Whenever I do a vision/strategic planning session/workshop for my clients, I insist the owner kick off the meeting by providing the group with their vision for the business.

Whether they already have one or not doesn’t matter. The vision is the essential ingredient for any business to be able to create or refine a strategic plan. Quite simply, your owner vision is as essential to creating your business’ strategic plan as the foundation is to building a house.

In many cases where the owner already has a vision for the business, I find it is either not a vision at all, or a mom-and-apple pie vision that has no real substance to follow or build off of. In some cases it is the core values of the owner, and in others it may be the company’s mission for serving their customers or worse, all three.
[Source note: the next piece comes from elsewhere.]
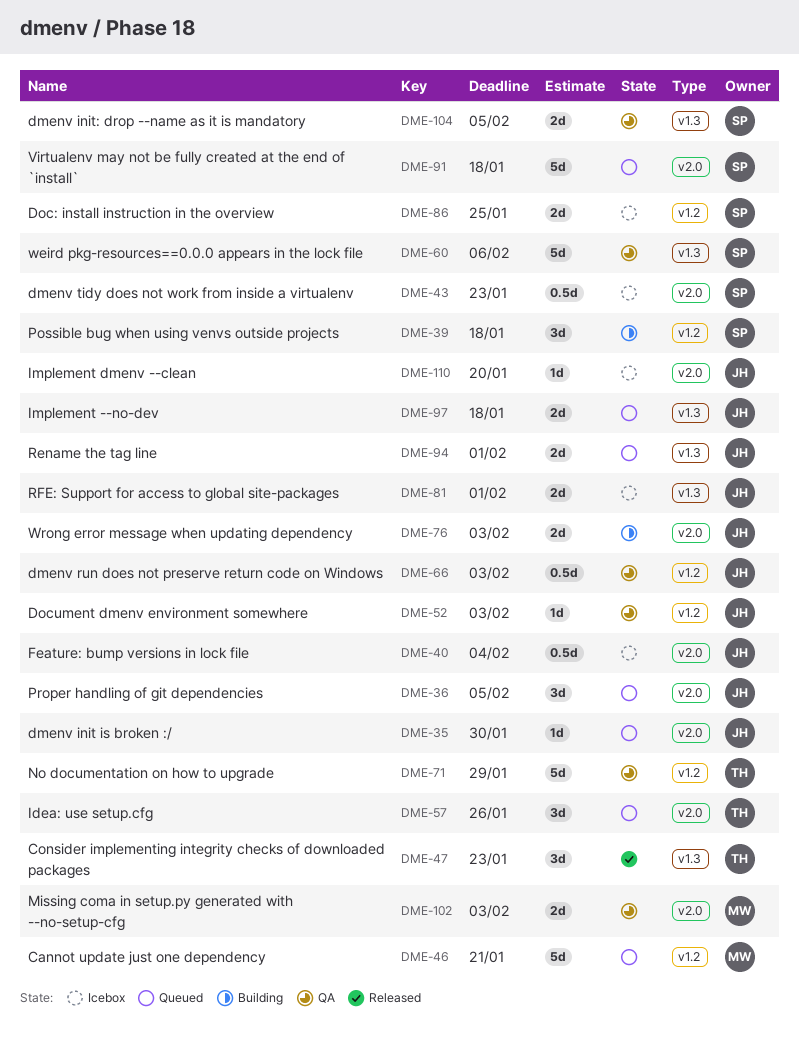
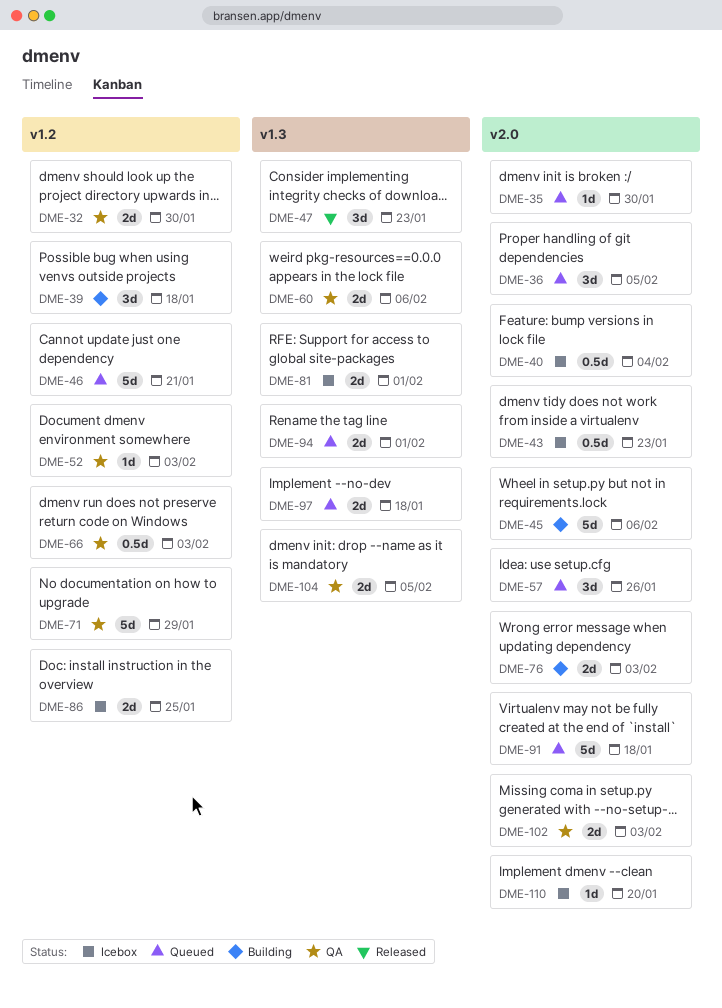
DME-32: none -> present
DME-45: none -> present
DME-60, estimate: 5d -> 2d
I have a clear distinction between what a owner’s vision is versus the company mission. Both statements are important but clearly have very different focuses. In the end, they work together in harmony.
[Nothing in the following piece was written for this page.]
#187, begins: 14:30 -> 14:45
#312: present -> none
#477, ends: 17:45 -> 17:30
• The vision is inward-focused. It is all about the company and the owner’s personal destination. It is what that company wants to be, and the means for the owner to fulfill their personal dream. The owner and only the owner may create and own the vision. It is not assignable because it is personal.

• The company mission is outward-focused; how it plans to make its customers’ and clients‘ lives better each and every day in its own unique way; which doesn’t necessarily mean it has to be unique, but must still answer the question. The mission could and should be created as a team.

The Essence

Your vision is the essence of what your business is going to be, not what it is today. I ask the owner to think about several important and thought-provoking questions before they begin writing their vision because it must provide several very serious and specific answers for your team and more importantly for yourself.

When you have it right your vision will simply answer: How good do you want to be at providing what to whom in what geographical area in what general time frame?

• What timeframe will your vision need to be fulfilled? Three to five years is normal, sometimes longer.

• What long-term goal do you have to inspire your team?